However, I just wiped out and reloaded my server and have all 3 connections up and running, but it is only using the wireless connection to transfer data over to the other computer which is taking forever. Why is it picking the slowest connection, and why does it not pick the optimal and fastest line? Is there a way I can keep all 3 enabled but tell it to use wireless for internet, and firewire for LAN?

I have netbios enabled on all 3, so each computer can see the other in network places no problem. Both machines have a shared HD. I cannot figure this out.

Any help is great. Thanks!
 
I have also noticed that when my wireless is enabled, when you look at the Networking tab within the Windows Task Manager, the performance is at a constant 25% utilization. Why is it only using 1/4th of the speed available?

Edit: Also, forgot to mention, my server is running XP Pro, with two 150GB SATA HD's in a RAID 1 configuration. I can understand a slight drop in performance because data has to be written to two HDs, but this kind of drop is pathetic.

In windows, when it asks you for F6 to give drivers for a RAID, that is using a hardware based RAID and the RAID configured in the BIOS. Is there a way to setup a software based RAID within windows like for Linux? I hear software RAID is faster also.
 
Compuwiz said:
I have also noticed that when my wireless is enabled, when you look at the Networking tab within the Windows Task Manager, the performance is at a constant 25% utilization. Why is it only using 1/4th of the speed available?

■ EXERCISE DESCRIPTION
In the forum post about the server's network connections, what drives does the server have and how are they configured?

■ MATERIAL PROVIDED
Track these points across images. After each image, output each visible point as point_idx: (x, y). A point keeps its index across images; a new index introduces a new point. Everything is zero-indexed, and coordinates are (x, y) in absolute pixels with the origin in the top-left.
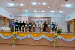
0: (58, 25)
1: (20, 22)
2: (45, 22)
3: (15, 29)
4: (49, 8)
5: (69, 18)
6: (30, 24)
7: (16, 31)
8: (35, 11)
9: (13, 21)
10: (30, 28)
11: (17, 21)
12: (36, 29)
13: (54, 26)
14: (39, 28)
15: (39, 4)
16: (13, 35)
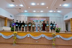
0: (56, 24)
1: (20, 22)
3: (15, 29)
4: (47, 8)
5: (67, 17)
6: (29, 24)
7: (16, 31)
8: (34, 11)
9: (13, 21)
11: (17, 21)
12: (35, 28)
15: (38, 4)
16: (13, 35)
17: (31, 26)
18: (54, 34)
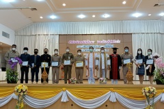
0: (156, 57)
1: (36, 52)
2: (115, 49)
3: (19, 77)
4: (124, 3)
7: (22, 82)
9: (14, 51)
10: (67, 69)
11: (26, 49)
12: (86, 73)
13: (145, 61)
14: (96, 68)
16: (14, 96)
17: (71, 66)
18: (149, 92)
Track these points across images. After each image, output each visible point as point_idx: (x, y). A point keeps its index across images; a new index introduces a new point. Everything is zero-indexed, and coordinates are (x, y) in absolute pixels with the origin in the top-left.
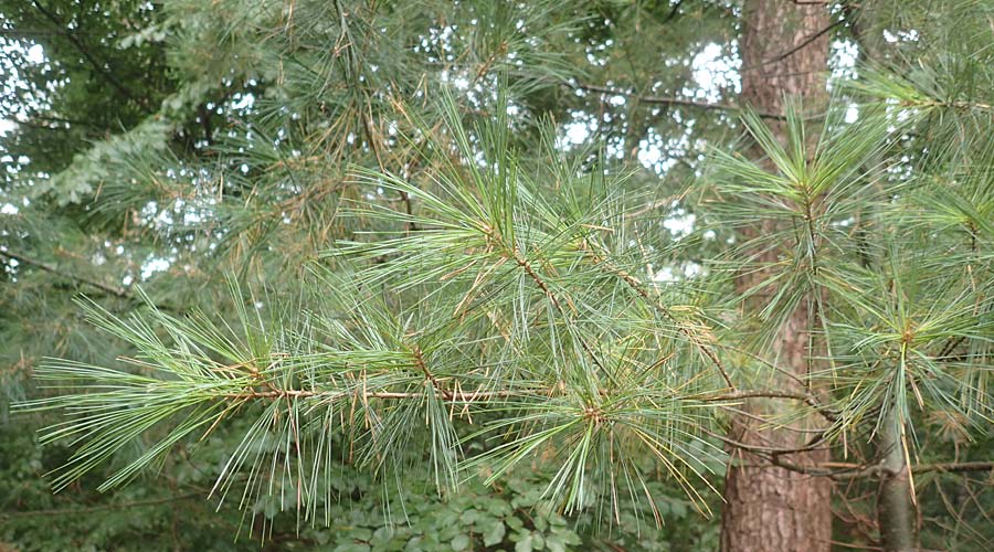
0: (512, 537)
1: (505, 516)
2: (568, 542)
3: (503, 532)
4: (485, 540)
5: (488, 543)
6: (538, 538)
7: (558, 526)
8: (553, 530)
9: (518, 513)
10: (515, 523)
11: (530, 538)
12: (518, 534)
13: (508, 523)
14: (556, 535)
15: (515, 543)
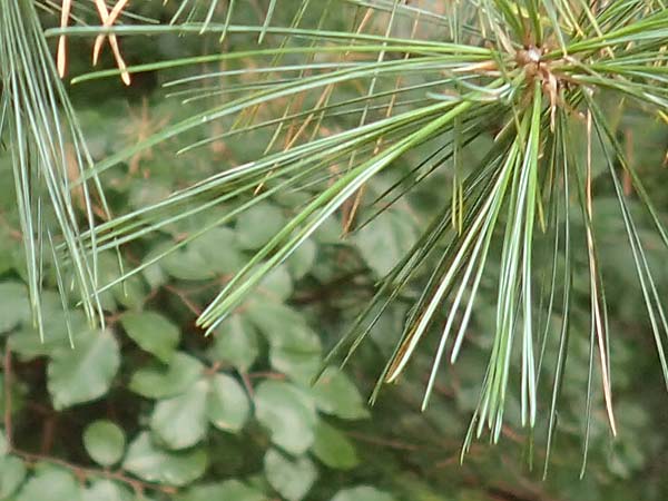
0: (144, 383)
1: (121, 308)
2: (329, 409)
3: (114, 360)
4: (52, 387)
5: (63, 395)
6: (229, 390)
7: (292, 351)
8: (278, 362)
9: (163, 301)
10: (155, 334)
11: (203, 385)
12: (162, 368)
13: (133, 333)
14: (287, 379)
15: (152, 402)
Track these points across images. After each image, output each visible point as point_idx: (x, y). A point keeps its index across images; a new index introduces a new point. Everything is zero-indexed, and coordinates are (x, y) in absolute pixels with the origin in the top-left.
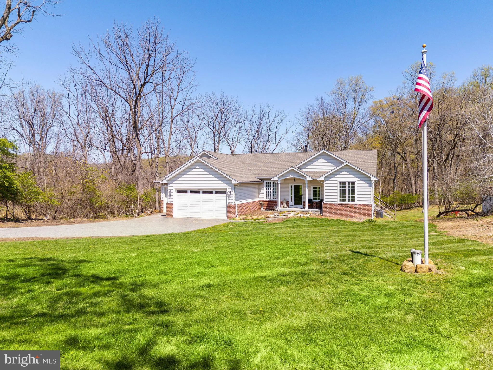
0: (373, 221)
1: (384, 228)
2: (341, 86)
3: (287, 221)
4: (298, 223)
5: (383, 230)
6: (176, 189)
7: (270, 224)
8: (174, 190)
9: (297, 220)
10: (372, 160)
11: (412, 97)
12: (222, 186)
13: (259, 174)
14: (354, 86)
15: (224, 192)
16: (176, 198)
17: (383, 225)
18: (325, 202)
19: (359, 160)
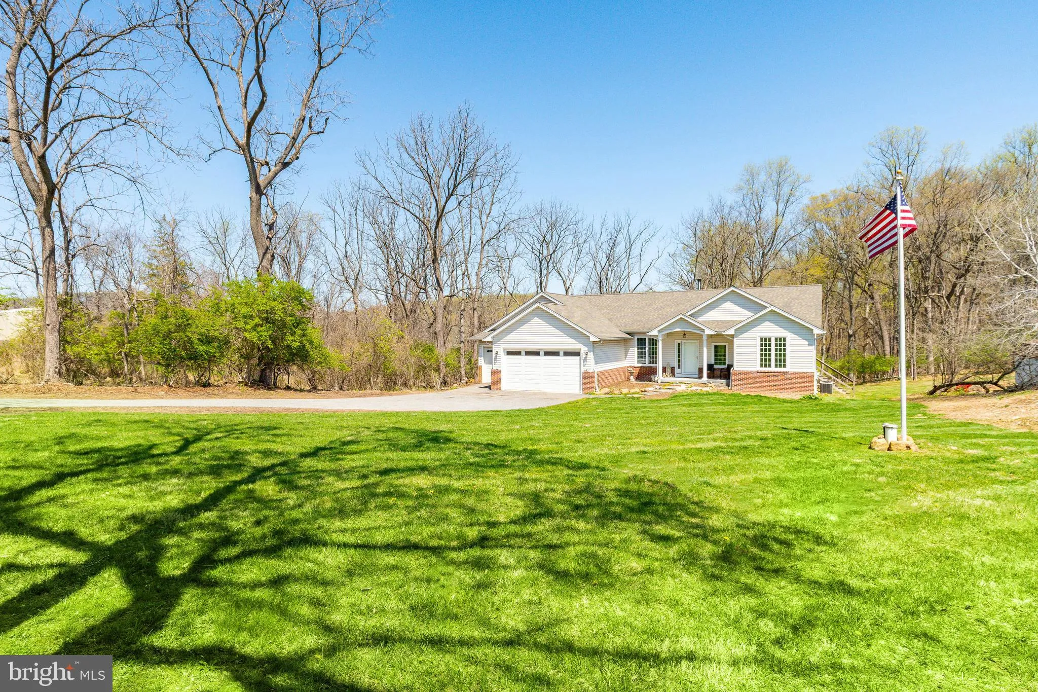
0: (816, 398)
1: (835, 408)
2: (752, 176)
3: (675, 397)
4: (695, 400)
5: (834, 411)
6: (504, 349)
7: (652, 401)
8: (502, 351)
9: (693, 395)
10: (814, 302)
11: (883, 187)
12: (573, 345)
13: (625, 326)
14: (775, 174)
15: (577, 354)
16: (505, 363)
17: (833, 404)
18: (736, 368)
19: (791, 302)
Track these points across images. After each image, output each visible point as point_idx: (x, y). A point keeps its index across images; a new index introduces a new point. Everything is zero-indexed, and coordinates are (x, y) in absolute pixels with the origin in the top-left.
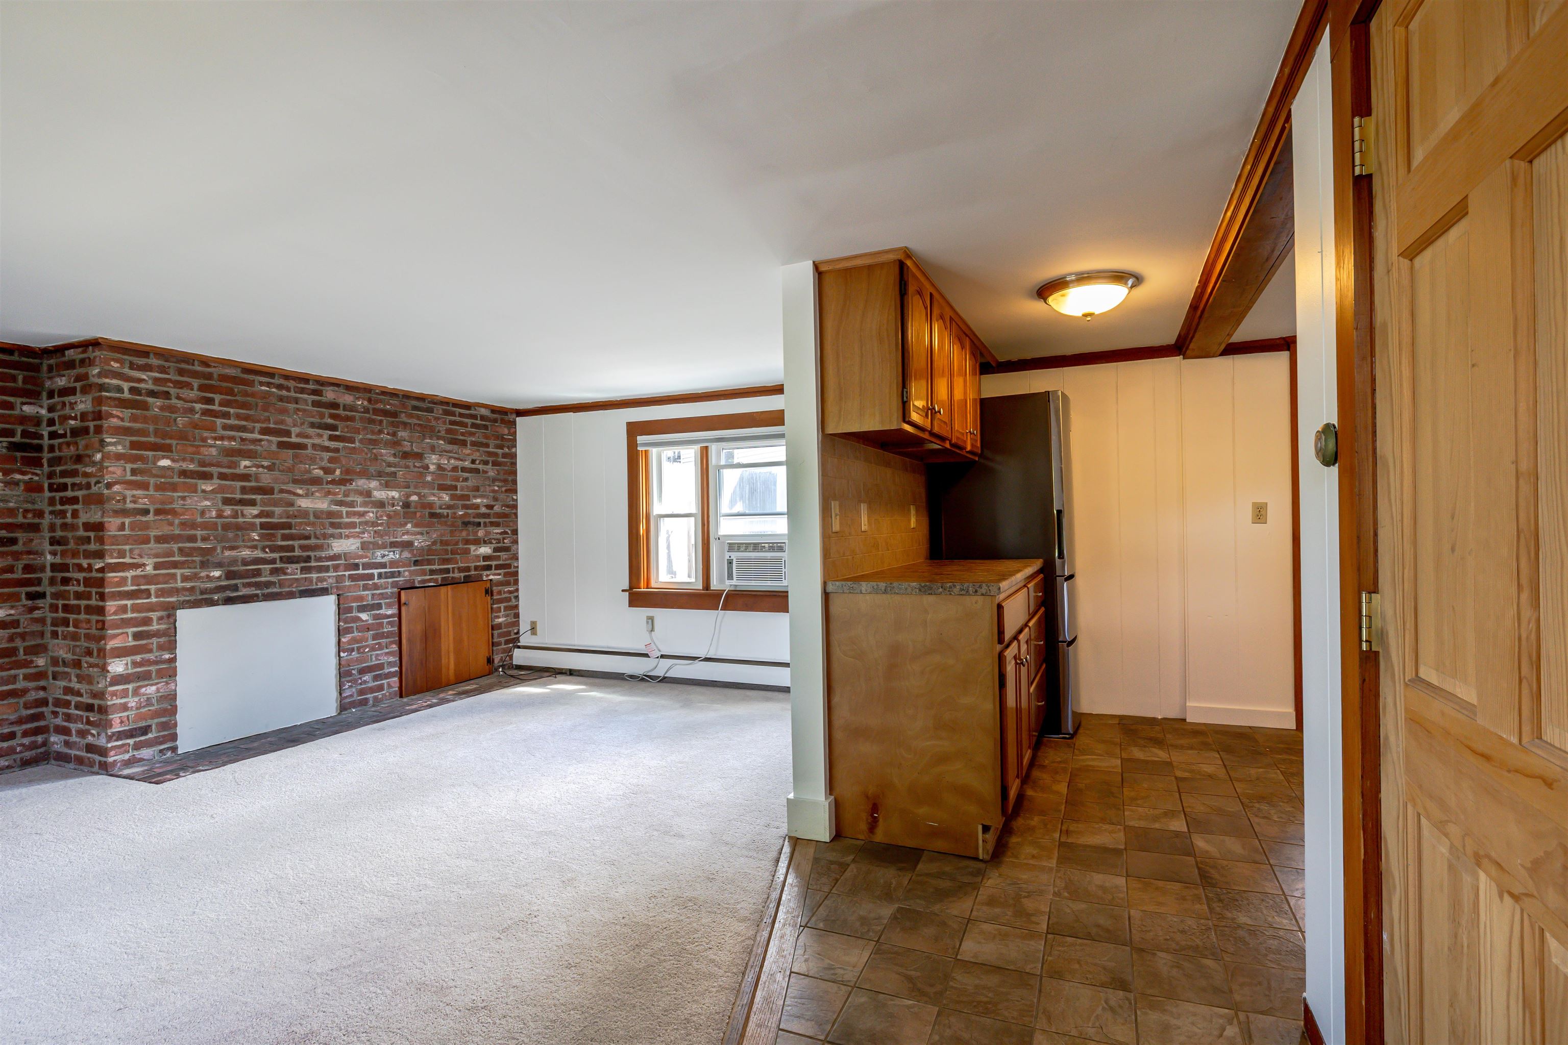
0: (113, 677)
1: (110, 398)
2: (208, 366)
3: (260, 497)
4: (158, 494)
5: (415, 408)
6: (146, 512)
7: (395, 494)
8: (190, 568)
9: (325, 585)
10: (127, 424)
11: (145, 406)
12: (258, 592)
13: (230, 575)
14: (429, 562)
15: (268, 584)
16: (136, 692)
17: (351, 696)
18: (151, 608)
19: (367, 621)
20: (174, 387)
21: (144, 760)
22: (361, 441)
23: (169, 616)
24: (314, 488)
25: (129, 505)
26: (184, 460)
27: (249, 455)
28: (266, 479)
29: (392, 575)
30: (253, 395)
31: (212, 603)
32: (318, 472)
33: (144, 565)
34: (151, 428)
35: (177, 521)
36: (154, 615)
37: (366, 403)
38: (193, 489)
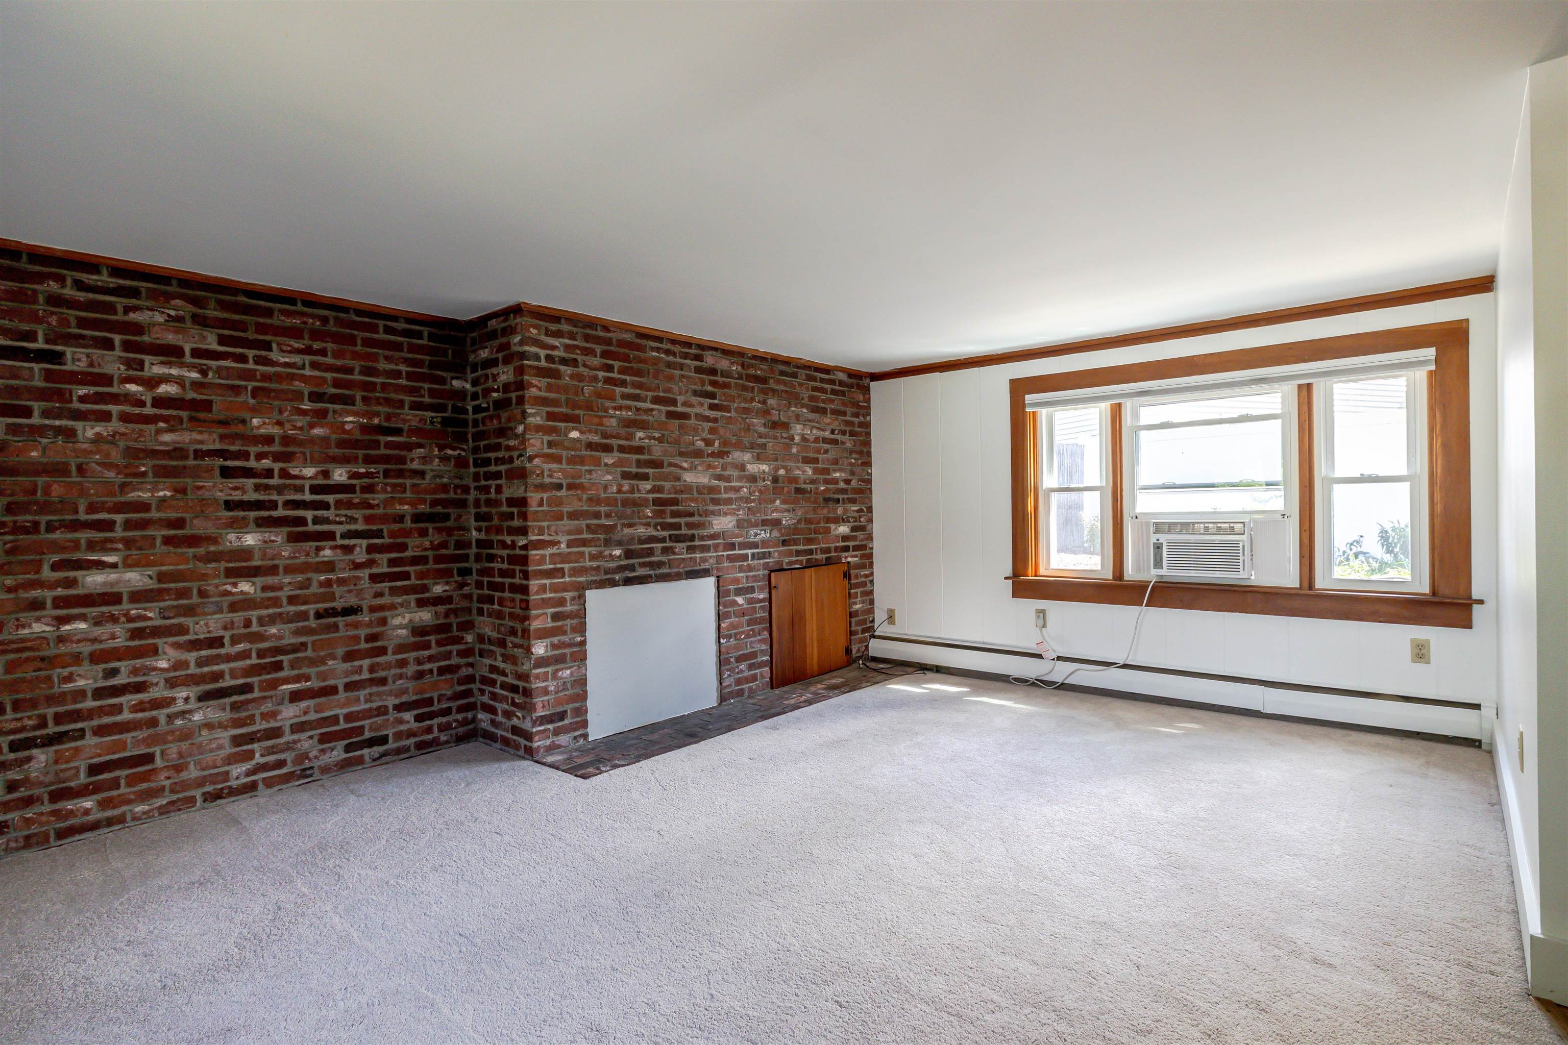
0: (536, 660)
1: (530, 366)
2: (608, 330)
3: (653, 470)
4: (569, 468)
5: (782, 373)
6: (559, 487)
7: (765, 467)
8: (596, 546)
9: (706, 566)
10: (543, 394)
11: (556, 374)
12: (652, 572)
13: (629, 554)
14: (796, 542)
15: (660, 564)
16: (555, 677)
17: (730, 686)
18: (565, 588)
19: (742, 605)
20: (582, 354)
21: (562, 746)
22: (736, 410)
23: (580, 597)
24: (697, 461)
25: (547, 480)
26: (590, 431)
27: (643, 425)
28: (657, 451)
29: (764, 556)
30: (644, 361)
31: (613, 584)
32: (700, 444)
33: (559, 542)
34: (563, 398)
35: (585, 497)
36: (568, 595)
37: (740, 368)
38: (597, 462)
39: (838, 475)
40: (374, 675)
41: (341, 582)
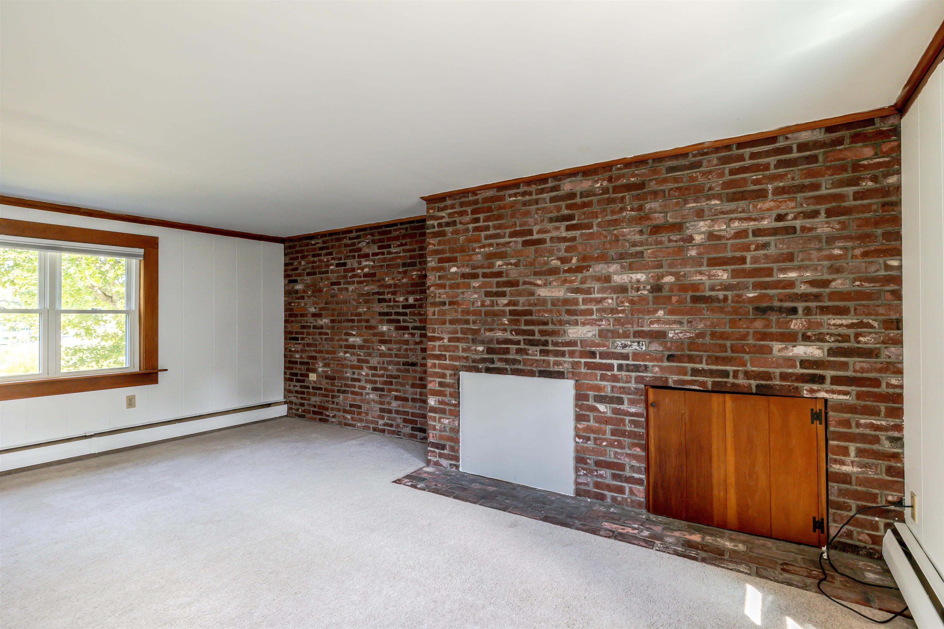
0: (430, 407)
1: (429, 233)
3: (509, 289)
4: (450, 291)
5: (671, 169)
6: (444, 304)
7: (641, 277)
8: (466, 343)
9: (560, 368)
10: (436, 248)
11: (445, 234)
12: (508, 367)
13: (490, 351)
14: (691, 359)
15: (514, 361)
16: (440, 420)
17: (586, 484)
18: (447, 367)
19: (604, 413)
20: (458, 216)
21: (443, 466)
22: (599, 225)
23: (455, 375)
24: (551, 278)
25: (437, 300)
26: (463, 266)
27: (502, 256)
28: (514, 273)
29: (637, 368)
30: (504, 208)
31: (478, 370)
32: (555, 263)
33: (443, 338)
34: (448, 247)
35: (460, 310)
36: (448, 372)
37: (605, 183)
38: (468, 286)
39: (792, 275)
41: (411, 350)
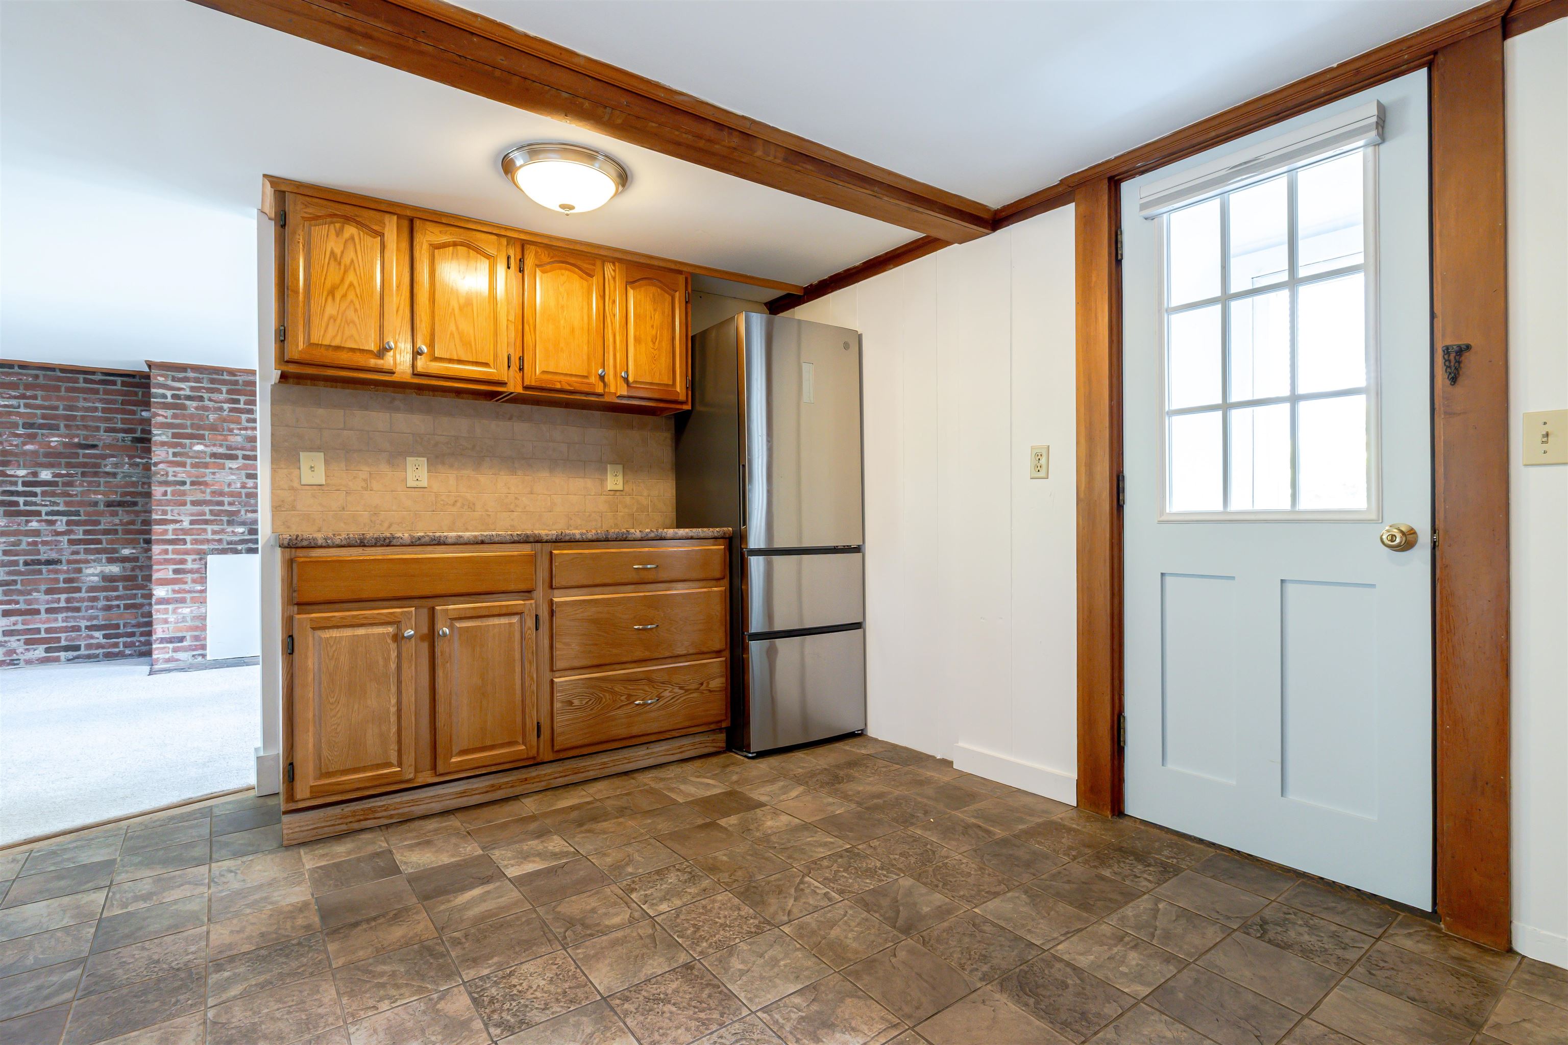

■ SOLUTION TO THIS PROBLEM
Two 150GB SATA hard drives in a RAID 1 configuration.